• **DATA PROVIDED**:
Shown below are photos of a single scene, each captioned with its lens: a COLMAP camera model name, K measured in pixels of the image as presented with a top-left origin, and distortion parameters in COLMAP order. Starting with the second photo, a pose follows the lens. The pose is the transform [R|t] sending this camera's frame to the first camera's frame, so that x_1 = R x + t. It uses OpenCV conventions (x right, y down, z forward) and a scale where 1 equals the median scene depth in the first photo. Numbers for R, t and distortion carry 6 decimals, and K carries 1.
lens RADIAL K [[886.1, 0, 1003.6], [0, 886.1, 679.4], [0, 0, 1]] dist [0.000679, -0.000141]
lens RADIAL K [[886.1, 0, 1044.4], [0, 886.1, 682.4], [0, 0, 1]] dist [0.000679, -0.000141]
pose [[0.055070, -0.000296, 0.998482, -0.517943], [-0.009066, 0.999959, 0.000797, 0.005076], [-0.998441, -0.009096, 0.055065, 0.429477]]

• **WHAT THE EXERCISE ASKS**: Output all of the data exactly.

• **RESPONSE BELOW**:
Shown below are photos of a single scene, each captioned with its lens: a COLMAP camera model name, K measured in pixels of the image as presented with a top-left origin, and distortion parameters in COLMAP order. Starting with the second photo, a pose follows the lens. The pose is the transform [R|t] sending this camera's frame to the first camera's frame, so that x_1 = R x + t. It uses OpenCV conventions (x right, y down, z forward) and a scale where 1 equals the median scene depth in the first photo. Numbers for R, t and distortion carry 6 decimals, and K carries 1.
lens RADIAL K [[886.1, 0, 1003.6], [0, 886.1, 679.4], [0, 0, 1]] dist [0.000679, -0.000141]
lens RADIAL K [[886.1, 0, 1044.4], [0, 886.1, 682.4], [0, 0, 1]] dist [0.000679, -0.000141]
pose [[0.055070, -0.000296, 0.998482, -0.517943], [-0.009066, 0.999959, 0.000797, 0.005076], [-0.998441, -0.009096, 0.055065, 0.429477]]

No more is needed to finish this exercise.